Over the past year, the total U.S. labor force has grown 1.2 percent, while Indiana’s has increased by 3.4 percent, one of the biggest increases in the country, according to data from the Indiana Business Research Center. Still, it would be hard to argue that Indiana somehow stands alone. Oregon’s labor force has grown by 4.6 percent over the same period and Delaware’s by 3.4 percent – and neither of those states are being bandied about as a model for conservative policy-making.
In June, Indiana’s unemployment rate was 4.8 percent, just a hair below the national rate of 4.9 percent. Twenty-six states – including such liberal bastions as Vermont, Minnesota and New York – registered lower unemployment rates than Indiana’s. Rust Belt peers like Iowa, Wisconsin and Michigan also had lower unemployment rates.
For Trump and Pence, the potential economic messaging woes don’t end there. A signature issue for Trump is trade, and he has railed against the North American Free Trade Agreement with vigor, blasting those behind it as incompetent.
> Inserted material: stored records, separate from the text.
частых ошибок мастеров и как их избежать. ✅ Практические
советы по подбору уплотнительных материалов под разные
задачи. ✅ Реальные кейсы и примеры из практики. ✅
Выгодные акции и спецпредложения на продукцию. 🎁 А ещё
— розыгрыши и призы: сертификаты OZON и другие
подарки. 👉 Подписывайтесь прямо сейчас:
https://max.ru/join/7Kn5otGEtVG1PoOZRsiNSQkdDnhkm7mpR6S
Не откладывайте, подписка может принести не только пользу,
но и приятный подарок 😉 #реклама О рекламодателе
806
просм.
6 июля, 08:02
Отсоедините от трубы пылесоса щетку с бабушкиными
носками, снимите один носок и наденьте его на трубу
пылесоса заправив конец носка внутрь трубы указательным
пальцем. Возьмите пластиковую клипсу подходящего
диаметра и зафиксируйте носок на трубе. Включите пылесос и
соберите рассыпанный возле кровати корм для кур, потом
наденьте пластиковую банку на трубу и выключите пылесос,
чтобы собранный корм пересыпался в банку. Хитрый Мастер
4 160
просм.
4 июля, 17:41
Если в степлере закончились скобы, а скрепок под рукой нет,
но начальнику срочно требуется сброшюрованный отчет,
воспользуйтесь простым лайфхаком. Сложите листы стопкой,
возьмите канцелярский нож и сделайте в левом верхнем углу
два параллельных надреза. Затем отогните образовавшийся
Opposition to the proposed Trans-Pacific Partnership is, along with the border wall, among his most specific policy proposals.
Pence expressed support for TPP has recently as 2014, and was a vocal cheerleader for NAFTA’s success.
Taking to the House floor in late 2001, Pence praised the good NAFTA had done for Indiana while advocating the approval of trade promotion powers for President George W. Bush.
“Indiana benefited directly under the North American Free Trade Agreement,” Pence said. “You can see that our existing trade agreements have truly benefited Indiana and the United States.”
In 2015, the leading recipients of Indiana exports were Canada, Mexico and Japan, according to the Department of Commerce. Exports from the state totaled $33.7 billion that year, and exports support nearly 200,000 jobs in the state.
Pence, of course, is not the only elected official to claim some responsibility for Indiana’s success. When Obama decided to give an address on the nation’s economic progress a few months ago, he chose Elkhart, Indiana as the venue. He had visited the town early in his first term, when it was gripped by the recession and saw its unemployment rate near 20 percent. It has since recovered and has an unemployment rate below the national average.
The recovery, he argued, owes much to his administration’s efforts.
“And we can see the results not just here in Elkhart, but across the nation,” he said that day. “By almost every economic measure, America is better off than when I came here at the beginning of my presidency. That’s the truth.”
Still, a better economy does not mean everyone is better off — and it’s still a climb from a deep hole, which may explain why Trump’s economic message resonated so strongly with voters in the primary.
“The U.S. economy is performing well and has made it all the way back from the depths of the recession,” said Mark Zandi, chief economist at Moody’s Analytics. “But because we’ve been in a hole so long, people have begun to believe they will never get out. But we are right on the edge of doing exactly that and people will probably feel a lot better a year from now.”
And Trump and Pence still have an opportunity to capitalize on bad feelings about the economy created by the recession. And while indicators in many key swing states are on the rise, there are still pockets of significant manufacturing weakness across the Rust Belt including in Ohio, Pennsylvania and Illinois, giving the Clinton campaign reason for concern.
“Those areas of weakness are going to be very difficult for the rising economic tide to lift because those economies are thin and there is not a whole lot going on,” Zandi said. “These people truly have been left behind and the economy is not working for them.”